I am working on a django project that requires updating database with bulk data provided in an excelsheet format. So basically, a user can upload a .csv file if it is in a correct format (by correct format i mean, well-formed file with data i expect). I know how to import a file using django-import-export, but the problem is , i don't know how to perform checks like checking if the .csv file has correct column names and information before updating database. I am new to django, please help.
If you are programmatically importing a file, then if you can load a Dataset object, without any errors being raised, then it is a well-formed csv file. So something like:
import tablib
try:
with open('data.csv', 'r') as fh:
imported_data = tablib.Dataset().load(fh, headers=False)
except Exception as e:
# you can add additional error handling / logging here if you like
print("import fail")
raise e
Before the import process, there is a hook you can use to check for valid headers. So you could do something like the following to check for missing columns:
class YourResource(resources.ModelResource):
fields = ('author', 'email')
def before_import(self, dataset, using_transactions, dry_run, **kwargs):
for field_name in self.fields:
col_name = self.fields[field_name].column_name
if col_name not in dataset.headers:
raise ValueError(f"'{col_name}' field not in data file")

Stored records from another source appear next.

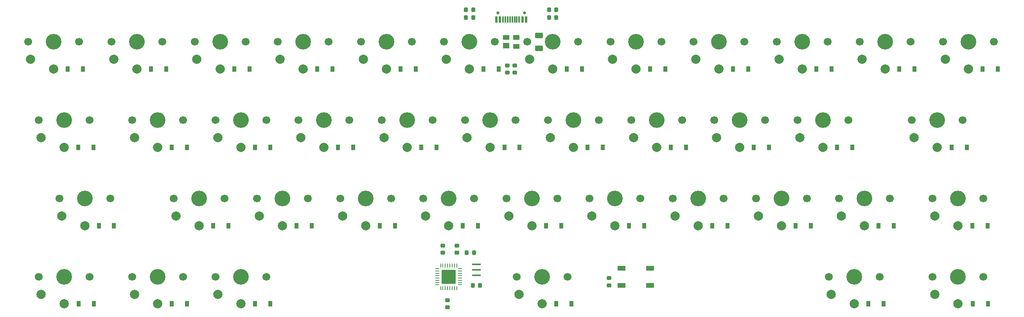
<source format=gbr>
%TF.GenerationSoftware,KiCad,Pcbnew,(5.99.0-9650-gad505e29c0)*%
%TF.CreationDate,2021-03-23T23:02:50-07:00*%
%TF.ProjectId,Choc40,43686f63-3430-42e6-9b69-6361645f7063,rev?*%
%TF.SameCoordinates,Original*%
%TF.FileFunction,Soldermask,Bot*%
%TF.FilePolarity,Negative*%
%FSLAX46Y46*%
G04 Gerber Fmt 4.6, Leading zero omitted, Abs format (unit mm)*
G04 Created by KiCad (PCBNEW (5.99.0-9650-gad505e29c0)) date 2021-03-23 23:02:50*
%MOMM*%
%LPD*%
G01*
G04 APERTURE LIST*
G04 Aperture macros list*
%AMRoundRect*
0 Rectangle with rounded corners*
0 $1 Rounding radius*
0 $2 $3 $4 $5 $6 $7 $8 $9 X,Y pos of 4 corners*
0 Add a 4 corners polygon primitive as box body*
4,1,4,$2,$3,$4,$5,$6,$7,$8,$9,$2,$3,0*
0 Add four circle primitives for the rounded corners*
1,1,$1+$1,$2,$3*
1,1,$1+$1,$4,$5*
1,1,$1+$1,$6,$7*
1,1,$1+$1,$8,$9*
0 Add four rect primitives between the rounded corners*
20,1,$1+$1,$2,$3,$4,$5,0*
20,1,$1+$1,$4,$5,$6,$7,0*
20,1,$1+$1,$6,$7,$8,$9,0*
20,1,$1+$1,$8,$9,$2,$3,0*%
G04 Aperture macros list end*
%ADD10C,1.700000*%
%ADD11C,3.400000*%
%ADD12C,2.000000*%
%ADD13R,0.900000X1.200000*%
%ADD14C,0.650000*%
%ADD15R,0.600000X1.450000*%
%ADD16R,0.300000X1.450000*%
%ADD17RoundRect,0.218750X0.256250X-0.218750X0.256250X0.218750X-0.256250X0.218750X-0.256250X-0.218750X0*%
%ADD18RoundRect,0.218750X0.218750X0.256250X-0.218750X0.256250X-0.218750X-0.256250X0.218750X-0.256250X0*%
%ADD19RoundRect,0.218750X-0.218750X-0.256250X0.218750X-0.256250X0.218750X0.256250X-0.218750X0.256250X0*%
%ADD20RoundRect,0.218750X-0.256250X0.218750X-0.256250X-0.218750X0.256250X-0.218750X0.256250X0.218750X0*%
%ADD21R,1.400000X1.200000*%
%ADD22R,1.400000X1.000000*%
%ADD23RoundRect,0.250000X0.625000X-0.375000X0.625000X0.375000X-0.625000X0.375000X-0.625000X-0.375000X0*%
%ADD24R,1.800000X1.100000*%
%ADD25R,1.900000X0.400000*%
%ADD26RoundRect,0.062500X0.375000X0.062500X-0.375000X0.062500X-0.375000X-0.062500X0.375000X-0.062500X0*%
%ADD27RoundRect,0.062500X0.062500X0.375000X-0.062500X0.375000X-0.062500X-0.375000X0.062500X-0.375000X0*%
%ADD28RoundRect,0.249999X1.300001X1.300001X-1.300001X1.300001X-1.300001X-1.300001X1.300001X-1.300001X0*%
G04 APERTURE END LIST*
D10*
%TO.C,SW1*%
X28500000Y-33500000D03*
X39500000Y-33500000D03*
D11*
X34000000Y-33500000D03*
D12*
X34000000Y-39400000D03*
X29000000Y-37300000D03*
%TD*%
D10*
%TO.C,SW39*%
X201750000Y-84500000D03*
D11*
X207250000Y-84500000D03*
D10*
X212750000Y-84500000D03*
D12*
X207250000Y-90400000D03*
X202250000Y-88300000D03*
%TD*%
D10*
%TO.C,SW27*%
X96000000Y-67500000D03*
D11*
X101500000Y-67500000D03*
D10*
X107000000Y-67500000D03*
D12*
X101500000Y-73400000D03*
X96500000Y-71300000D03*
%TD*%
D10*
%TO.C,SW32*%
X197000000Y-67500000D03*
D11*
X191500000Y-67500000D03*
D10*
X186000000Y-67500000D03*
D12*
X191500000Y-73400000D03*
X186500000Y-71300000D03*
%TD*%
D10*
%TO.C,SW7*%
X147500000Y-33500000D03*
X136500000Y-33500000D03*
D11*
X142000000Y-33500000D03*
D12*
X142000000Y-39400000D03*
X137000000Y-37300000D03*
%TD*%
D11*
%TO.C,SW4*%
X88000000Y-33500000D03*
D10*
X82500000Y-33500000D03*
X93500000Y-33500000D03*
D12*
X88000000Y-39400000D03*
X83000000Y-37300000D03*
%TD*%
D11*
%TO.C,SW12*%
X232000000Y-33500000D03*
D10*
X237500000Y-33500000D03*
X226500000Y-33500000D03*
D12*
X232000000Y-39400000D03*
X227000000Y-37300000D03*
%TD*%
D11*
%TO.C,SW40*%
X229750000Y-84500000D03*
D10*
X224250000Y-84500000D03*
X235250000Y-84500000D03*
D12*
X229750000Y-90400000D03*
X224750000Y-88300000D03*
%TD*%
D11*
%TO.C,SW33a1*%
X209500000Y-67500000D03*
D10*
X204000000Y-67500000D03*
X215000000Y-67500000D03*
D12*
X209500000Y-73400000D03*
X204500000Y-71300000D03*
%TD*%
D10*
%TO.C,SW11*%
X208500000Y-33500000D03*
X219500000Y-33500000D03*
D11*
X214000000Y-33500000D03*
D12*
X214000000Y-39400000D03*
X209000000Y-37300000D03*
%TD*%
D10*
%TO.C,SW37*%
X80000000Y-84500000D03*
X69000000Y-84500000D03*
D11*
X74500000Y-84500000D03*
D12*
X74500000Y-90400000D03*
X69500000Y-88300000D03*
%TD*%
D10*
%TO.C,SW17*%
X105000000Y-50500000D03*
X116000000Y-50500000D03*
D11*
X110500000Y-50500000D03*
D12*
X110500000Y-56400000D03*
X105500000Y-54300000D03*
%TD*%
D10*
%TO.C,SW5*%
X100500000Y-33500000D03*
X111500000Y-33500000D03*
D11*
X106000000Y-33500000D03*
D12*
X106000000Y-39400000D03*
X101000000Y-37300000D03*
%TD*%
D11*
%TO.C,SW30*%
X155500000Y-67500000D03*
D10*
X150000000Y-67500000D03*
X161000000Y-67500000D03*
D12*
X155500000Y-73400000D03*
X150500000Y-71300000D03*
%TD*%
D10*
%TO.C,SW35*%
X30750000Y-84500000D03*
D11*
X36250000Y-84500000D03*
D10*
X41750000Y-84500000D03*
D12*
X36250000Y-90400000D03*
X31250000Y-88300000D03*
%TD*%
D10*
%TO.C,SW20*%
X159000000Y-50500000D03*
D11*
X164500000Y-50500000D03*
D10*
X170000000Y-50500000D03*
D12*
X164500000Y-56400000D03*
X159500000Y-54300000D03*
%TD*%
D10*
%TO.C,SW21*%
X177000000Y-50500000D03*
X188000000Y-50500000D03*
D11*
X182500000Y-50500000D03*
D12*
X182500000Y-56400000D03*
X177500000Y-54300000D03*
%TD*%
D10*
%TO.C,SW18*%
X123000000Y-50500000D03*
D11*
X128500000Y-50500000D03*
D10*
X134000000Y-50500000D03*
D12*
X128500000Y-56400000D03*
X123500000Y-54300000D03*
%TD*%
D10*
%TO.C,SW26*%
X78000000Y-67500000D03*
X89000000Y-67500000D03*
D11*
X83500000Y-67500000D03*
D12*
X83500000Y-73400000D03*
X78500000Y-71300000D03*
%TD*%
D10*
%TO.C,SW23*%
X230750000Y-50500000D03*
X219750000Y-50500000D03*
D11*
X225250000Y-50500000D03*
D12*
X225250000Y-56400000D03*
X220250000Y-54300000D03*
%TD*%
D10*
%TO.C,SW36*%
X62000000Y-84500000D03*
D11*
X56500000Y-84500000D03*
D10*
X51000000Y-84500000D03*
D12*
X56500000Y-90400000D03*
X51500000Y-88300000D03*
%TD*%
D10*
%TO.C,SW31*%
X168000000Y-67500000D03*
X179000000Y-67500000D03*
D11*
X173500000Y-67500000D03*
D12*
X173500000Y-73400000D03*
X168500000Y-71300000D03*
%TD*%
D11*
%TO.C,SW15*%
X74500000Y-50500000D03*
D10*
X69000000Y-50500000D03*
X80000000Y-50500000D03*
D12*
X74500000Y-56400000D03*
X69500000Y-54300000D03*
%TD*%
D10*
%TO.C,SW13*%
X41750000Y-50500000D03*
X30750000Y-50500000D03*
D11*
X36250000Y-50500000D03*
D12*
X36250000Y-56400000D03*
X31250000Y-54300000D03*
%TD*%
D10*
%TO.C,SW29*%
X132000000Y-67500000D03*
X143000000Y-67500000D03*
D11*
X137500000Y-67500000D03*
D12*
X137500000Y-73400000D03*
X132500000Y-71300000D03*
%TD*%
D10*
%TO.C,SW9*%
X172500000Y-33500000D03*
D11*
X178000000Y-33500000D03*
D10*
X183500000Y-33500000D03*
D12*
X178000000Y-39400000D03*
X173000000Y-37300000D03*
%TD*%
D11*
%TO.C,SW8*%
X160000000Y-33500000D03*
D10*
X154500000Y-33500000D03*
X165500000Y-33500000D03*
D12*
X160000000Y-39400000D03*
X155000000Y-37300000D03*
%TD*%
D11*
%TO.C,SW25*%
X65500000Y-67500000D03*
D10*
X71000000Y-67500000D03*
X60000000Y-67500000D03*
D12*
X65500000Y-73400000D03*
X60500000Y-71300000D03*
%TD*%
D10*
%TO.C,SW16*%
X98000000Y-50500000D03*
X87000000Y-50500000D03*
D11*
X92500000Y-50500000D03*
D12*
X92500000Y-56400000D03*
X87500000Y-54300000D03*
%TD*%
D10*
%TO.C,SW3*%
X64500000Y-33500000D03*
D11*
X70000000Y-33500000D03*
D10*
X75500000Y-33500000D03*
D12*
X70000000Y-39400000D03*
X65000000Y-37300000D03*
%TD*%
D11*
%TO.C,SW2*%
X52000000Y-33500000D03*
D10*
X57500000Y-33500000D03*
X46500000Y-33500000D03*
D12*
X52000000Y-39400000D03*
X47000000Y-37300000D03*
%TD*%
D11*
%TO.C,SW34a1*%
X229750000Y-67500000D03*
D10*
X235250000Y-67500000D03*
X224250000Y-67500000D03*
D12*
X229750000Y-73400000D03*
X224750000Y-71300000D03*
%TD*%
D10*
%TO.C,SW24*%
X46250000Y-67500000D03*
X35250000Y-67500000D03*
D11*
X40750000Y-67500000D03*
D12*
X40750000Y-73400000D03*
X35750000Y-71300000D03*
%TD*%
D11*
%TO.C,SW38*%
X139750000Y-84500000D03*
D10*
X134250000Y-84500000D03*
X145250000Y-84500000D03*
D12*
X139750000Y-90400000D03*
X134750000Y-88300000D03*
%TD*%
D10*
%TO.C,SW28*%
X114000000Y-67500000D03*
D11*
X119500000Y-67500000D03*
D10*
X125000000Y-67500000D03*
D12*
X119500000Y-73400000D03*
X114500000Y-71300000D03*
%TD*%
D11*
%TO.C,SW14*%
X56500000Y-50500000D03*
D10*
X62000000Y-50500000D03*
X51000000Y-50500000D03*
D12*
X56500000Y-56400000D03*
X51500000Y-54300000D03*
%TD*%
D10*
%TO.C,SW22*%
X195000000Y-50500000D03*
D11*
X200500000Y-50500000D03*
D10*
X206000000Y-50500000D03*
D12*
X200500000Y-56400000D03*
X195500000Y-54300000D03*
%TD*%
D11*
%TO.C,SW10*%
X196000000Y-33500000D03*
D10*
X190500000Y-33500000D03*
X201500000Y-33500000D03*
D12*
X196000000Y-39400000D03*
X191000000Y-37300000D03*
%TD*%
D10*
%TO.C,SW19*%
X152000000Y-50500000D03*
D11*
X146500000Y-50500000D03*
D10*
X141000000Y-50500000D03*
D12*
X146500000Y-56400000D03*
X141500000Y-54300000D03*
%TD*%
D11*
%TO.C,SW6*%
X124000000Y-33500000D03*
D10*
X129500000Y-33500000D03*
X118500000Y-33500000D03*
D12*
X124000000Y-39400000D03*
X119000000Y-37300000D03*
%TD*%
D13*
%TO.C,D34*%
X236150000Y-73400000D03*
X232850000Y-73400000D03*
%TD*%
D14*
%TO.C,USB1*%
X135890000Y-27165000D03*
X130110000Y-27165000D03*
D15*
X129775000Y-28610000D03*
X130550000Y-28610000D03*
D16*
X131250000Y-28610000D03*
X131750000Y-28610000D03*
X132250000Y-28610000D03*
X132750000Y-28610000D03*
X133250000Y-28610000D03*
X133750000Y-28610000D03*
X134250000Y-28610000D03*
X134750000Y-28610000D03*
D15*
X135450000Y-28610000D03*
X136225000Y-28610000D03*
%TD*%
D13*
%TO.C,D33*%
X215850000Y-73400000D03*
X212550000Y-73400000D03*
%TD*%
%TO.C,D21*%
X188850000Y-56400000D03*
X185550000Y-56400000D03*
%TD*%
%TO.C,D12*%
X238350000Y-39400000D03*
X235050000Y-39400000D03*
%TD*%
%TO.C,D11*%
X220350000Y-39400000D03*
X217050000Y-39400000D03*
%TD*%
%TO.C,D20*%
X170850000Y-56400000D03*
X167550000Y-56400000D03*
%TD*%
%TO.C,D13*%
X42600000Y-56400000D03*
X39300000Y-56400000D03*
%TD*%
D17*
%TO.C,C4*%
X121250000Y-79287500D03*
X121250000Y-77712500D03*
%TD*%
D13*
%TO.C,D18*%
X134850000Y-56400000D03*
X131550000Y-56400000D03*
%TD*%
D17*
%TO.C,R3*%
X132200000Y-40187500D03*
X132200000Y-38612500D03*
%TD*%
D13*
%TO.C,D31*%
X179850000Y-73400000D03*
X176550000Y-73400000D03*
%TD*%
D18*
%TO.C,R5*%
X124787500Y-26500000D03*
X123212500Y-26500000D03*
%TD*%
D13*
%TO.C,D8*%
X166350000Y-39400000D03*
X163050000Y-39400000D03*
%TD*%
D19*
%TO.C,C5*%
X123212500Y-28250000D03*
X124787500Y-28250000D03*
%TD*%
D13*
%TO.C,D29*%
X143850000Y-73400000D03*
X140550000Y-73400000D03*
%TD*%
D19*
%TO.C,R7*%
X141212500Y-28250000D03*
X142787500Y-28250000D03*
%TD*%
D13*
%TO.C,D2*%
X58350000Y-39400000D03*
X55050000Y-39400000D03*
%TD*%
%TO.C,D38*%
X146050000Y-90400000D03*
X142750000Y-90400000D03*
%TD*%
%TO.C,D16*%
X98850000Y-56400000D03*
X95550000Y-56400000D03*
%TD*%
%TO.C,D14*%
X62850000Y-56400000D03*
X59550000Y-56400000D03*
%TD*%
%TO.C,D26*%
X89850000Y-73400000D03*
X86550000Y-73400000D03*
%TD*%
D17*
%TO.C,R2*%
X133800000Y-40187500D03*
X133800000Y-38612500D03*
%TD*%
D13*
%TO.C,D36*%
X62850000Y-90400000D03*
X59550000Y-90400000D03*
%TD*%
D17*
%TO.C,R4*%
X119250000Y-91162500D03*
X119250000Y-89587500D03*
%TD*%
D13*
%TO.C,D6*%
X130350000Y-39400000D03*
X127050000Y-39400000D03*
%TD*%
%TO.C,D15*%
X80850000Y-56400000D03*
X77550000Y-56400000D03*
%TD*%
%TO.C,D17*%
X116850000Y-56400000D03*
X113550000Y-56400000D03*
%TD*%
D20*
%TO.C,R1*%
X154225000Y-84812500D03*
X154225000Y-86387500D03*
%TD*%
D19*
%TO.C,C2*%
X124712500Y-86400000D03*
X126287500Y-86400000D03*
%TD*%
D13*
%TO.C,D27*%
X107850000Y-73400000D03*
X104550000Y-73400000D03*
%TD*%
D21*
%TO.C,D41*%
X131900000Y-34270000D03*
D22*
X131900000Y-32550000D03*
X134100000Y-32550000D03*
X134100000Y-34450000D03*
%TD*%
D17*
%TO.C,C1*%
X118200000Y-79287500D03*
X118200000Y-77712500D03*
%TD*%
D13*
%TO.C,D23*%
X231650000Y-56400000D03*
X228350000Y-56400000D03*
%TD*%
%TO.C,D1*%
X40350000Y-39400000D03*
X37050000Y-39400000D03*
%TD*%
%TO.C,D24*%
X47050000Y-73400000D03*
X43750000Y-73400000D03*
%TD*%
%TO.C,D3*%
X76350000Y-39400000D03*
X73050000Y-39400000D03*
%TD*%
D23*
%TO.C,F1*%
X139000000Y-34900000D03*
X139000000Y-32100000D03*
%TD*%
D13*
%TO.C,D39*%
X213650000Y-90400000D03*
X210350000Y-90400000D03*
%TD*%
%TO.C,D37*%
X80850000Y-90400000D03*
X77550000Y-90400000D03*
%TD*%
%TO.C,D28*%
X125850000Y-73400000D03*
X122550000Y-73400000D03*
%TD*%
D24*
%TO.C,SW99*%
X163100000Y-82650000D03*
X156900000Y-86350000D03*
X163100000Y-86350000D03*
X156900000Y-82650000D03*
%TD*%
D13*
%TO.C,D22*%
X206850000Y-56400000D03*
X203550000Y-56400000D03*
%TD*%
%TO.C,D35*%
X42650000Y-90400000D03*
X39350000Y-90400000D03*
%TD*%
%TO.C,D4*%
X94350000Y-39400000D03*
X91050000Y-39400000D03*
%TD*%
D25*
%TO.C,Y1*%
X125500000Y-81800000D03*
X125500000Y-83000000D03*
X125500000Y-84200000D03*
%TD*%
D13*
%TO.C,D5*%
X112350000Y-39400000D03*
X109050000Y-39400000D03*
%TD*%
%TO.C,D40*%
X236250000Y-90400000D03*
X232950000Y-90400000D03*
%TD*%
%TO.C,D7*%
X148350000Y-39400000D03*
X145050000Y-39400000D03*
%TD*%
%TO.C,D19*%
X152850000Y-56400000D03*
X149550000Y-56400000D03*
%TD*%
%TO.C,D25*%
X71850000Y-73400000D03*
X68550000Y-73400000D03*
%TD*%
D19*
%TO.C,R6*%
X141212500Y-26500000D03*
X142787500Y-26500000D03*
%TD*%
D13*
%TO.C,D30*%
X161850000Y-73400000D03*
X158550000Y-73400000D03*
%TD*%
%TO.C,D10*%
X202350000Y-39400000D03*
X199050000Y-39400000D03*
%TD*%
D26*
%TO.C,U1*%
X121937500Y-82750000D03*
X121937500Y-83250000D03*
X121937500Y-83750000D03*
X121937500Y-84250000D03*
X121937500Y-84750000D03*
X121937500Y-85250000D03*
X121937500Y-85750000D03*
X121937500Y-86250000D03*
D27*
X121250000Y-86937500D03*
X120750000Y-86937500D03*
X120250000Y-86937500D03*
X119750000Y-86937500D03*
X119250000Y-86937500D03*
X118750000Y-86937500D03*
X118250000Y-86937500D03*
X117750000Y-86937500D03*
D26*
X117062500Y-86250000D03*
X117062500Y-85750000D03*
X117062500Y-85250000D03*
X117062500Y-84750000D03*
X117062500Y-84250000D03*
X117062500Y-83750000D03*
X117062500Y-83250000D03*
X117062500Y-82750000D03*
D27*
X117750000Y-82062500D03*
X118250000Y-82062500D03*
X118750000Y-82062500D03*
X119250000Y-82062500D03*
X119750000Y-82062500D03*
X120250000Y-82062500D03*
X120750000Y-82062500D03*
X121250000Y-82062500D03*
D28*
X119500000Y-84500000D03*
%TD*%
D19*
%TO.C,C3*%
X123412500Y-79250000D03*
X124987500Y-79250000D03*
%TD*%
D13*
%TO.C,D32*%
X197850000Y-73400000D03*
X194550000Y-73400000D03*
%TD*%
%TO.C,D9*%
X184350000Y-39400000D03*
X181050000Y-39400000D03*
%TD*%
M02*

</source>
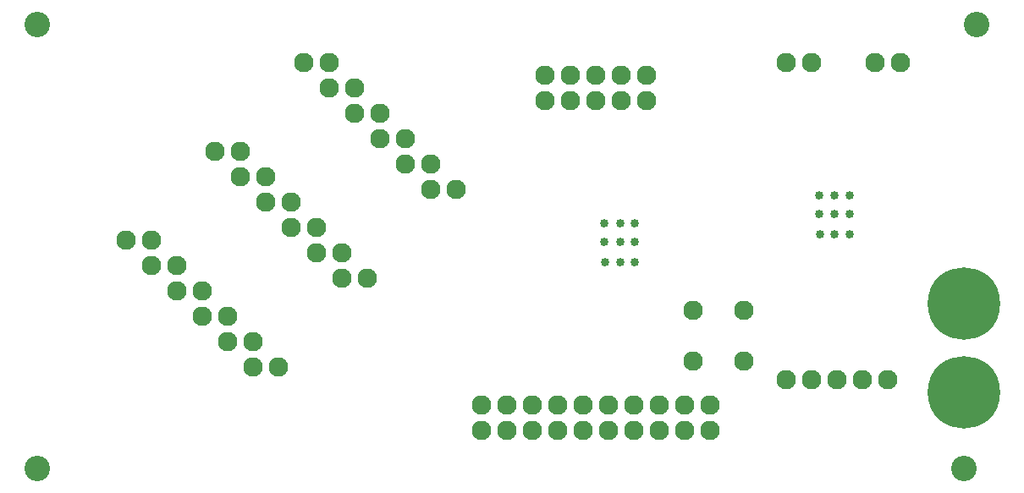
<source format=gbs>
G04 EasyPC Gerber Version 21.0.3 Build 4286 *
G04 #@! TF.Part,Single*
G04 #@! TF.FileFunction,Soldermask,Bot *
G04 #@! TF.FilePolarity,Negative *
%FSLAX24Y24*%
%MOIN*%
G04 #@! TA.AperFunction,WasherPad*
%ADD83C,0.03362*%
G04 #@! TA.AperFunction,ComponentPad*
%ADD86C,0.07693*%
G04 #@! TA.AperFunction,WasherPad*
%ADD82C,0.10055*%
G04 #@! TA.AperFunction,ComponentPad*
%ADD89C,0.28559*%
X0Y0D02*
D02*
D82*
X4025Y3025D03*
Y20525D03*
X40525Y3025D03*
X41025Y20525D03*
D02*
D83*
X26348Y11946D03*
Y12694D03*
X26387Y11159D03*
X26978D03*
Y11946D03*
Y12694D03*
X27568Y11159D03*
Y11946D03*
Y12694D03*
X34812Y13049D03*
Y13797D03*
X34852Y12261D03*
X35442D03*
Y13049D03*
Y13797D03*
X36033Y12261D03*
Y13049D03*
Y13797D03*
D02*
D86*
X7525Y12025D03*
X8525Y11025D03*
Y12025D03*
X9525Y10025D03*
Y11025D03*
X10525Y9025D03*
Y10025D03*
X11025Y15525D03*
X11525Y8025D03*
Y9025D03*
X12025Y14525D03*
Y15525D03*
X12525Y7025D03*
Y8025D03*
X13025Y13525D03*
Y14525D03*
X13525Y7025D03*
X14025Y12525D03*
Y13525D03*
X14525Y19025D03*
X15025Y11525D03*
Y12525D03*
X15525Y18025D03*
Y19025D03*
X16025Y10525D03*
Y11525D03*
X16525Y17025D03*
Y18025D03*
X17025Y10525D03*
X17525Y16025D03*
Y17025D03*
X18525Y15025D03*
Y16025D03*
X19525Y14025D03*
Y15025D03*
X20525Y14025D03*
X21525Y4525D03*
Y5525D03*
X22525Y4525D03*
Y5525D03*
X23525Y4525D03*
Y5525D03*
X24025Y17525D03*
Y18525D03*
X24525Y4525D03*
Y5525D03*
X25025Y17525D03*
Y18525D03*
X25525Y4525D03*
Y5525D03*
X26025Y17525D03*
Y18525D03*
X26525Y4525D03*
Y5525D03*
X27025Y17525D03*
Y18525D03*
X27525Y4525D03*
Y5525D03*
X28025Y17525D03*
Y18525D03*
X28525Y4525D03*
Y5525D03*
X29525Y4525D03*
Y5525D03*
X29875Y7245D03*
Y9245D03*
X30525Y4525D03*
Y5525D03*
X31875Y7245D03*
Y9245D03*
X33525Y6525D03*
X33533Y19025D03*
X34517D03*
X34525Y6525D03*
X35525D03*
X36525D03*
X37033Y19025D03*
X37525Y6525D03*
X38017Y19025D03*
D02*
D89*
X40525Y6025D03*
Y9525D03*
X0Y0D02*
M02*

</source>
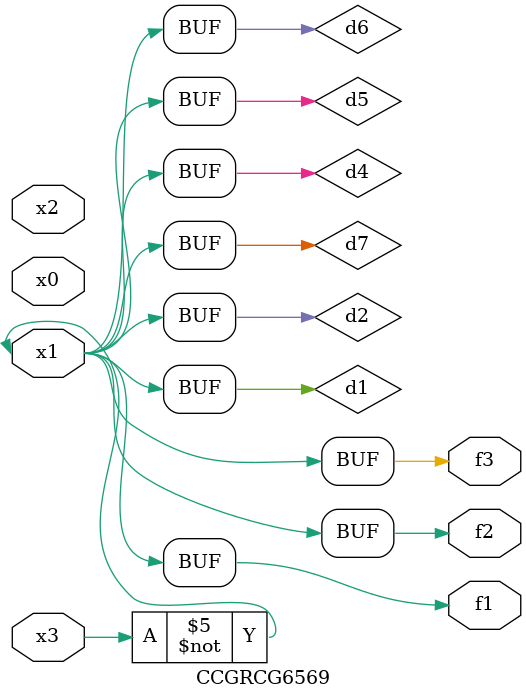
<source format=v>
module CCGRCG6569(
	input x0, x1, x2, x3,
	output f1, f2, f3
);

	wire d1, d2, d3, d4, d5, d6, d7;

	not (d1, x3);
	buf (d2, x1);
	xnor (d3, d1, d2);
	nor (d4, d1);
	buf (d5, d1, d2);
	buf (d6, d4, d5);
	nand (d7, d4);
	assign f1 = d6;
	assign f2 = d7;
	assign f3 = d6;
endmodule

</source>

You can use the in-built widgets to supply additional validation at the field level. You can extend these as much as you like to enable additional domain-specific validation. For example, if you only want to allow '1' or 0' as your boolean values, you could implement the following:
class StrictBooleanWidget(widgets.BooleanWidget):
TRUE_VALUES = ["1"]
FALSE_VALUES = ["0"]
NULL_VALUES = [""]
def clean(self, value, row=None, *args, **kwargs):
if value in self.NULL_VALUES:
return None
if value in self.TRUE_VALUES:
return True
if value in self.FALSE_VALUES:
return False
raise ValueError("Invalid boolean: value must be 1 or 0.")
Then refer to this in your resource:
class YourResource(resources.ModelResource):
is_active = fields.Field(
attribute="active",
column_name="active",
default=False,
widget=upload.widgets.StrictBooleanWidget(),
)
You can also use this approach to check for missing or empty values in the data.
django-import-export
really helps a lot with the use-case you describe, but it can be confusing when you are new to it. Read the documentation in depth, and I suggest to download and run the example application (if you haven't already).
The core import logic is fairly straightforward, but it will save a ton of time if you can set breakpoints and step through during dev. That will really help you to understand what is going on.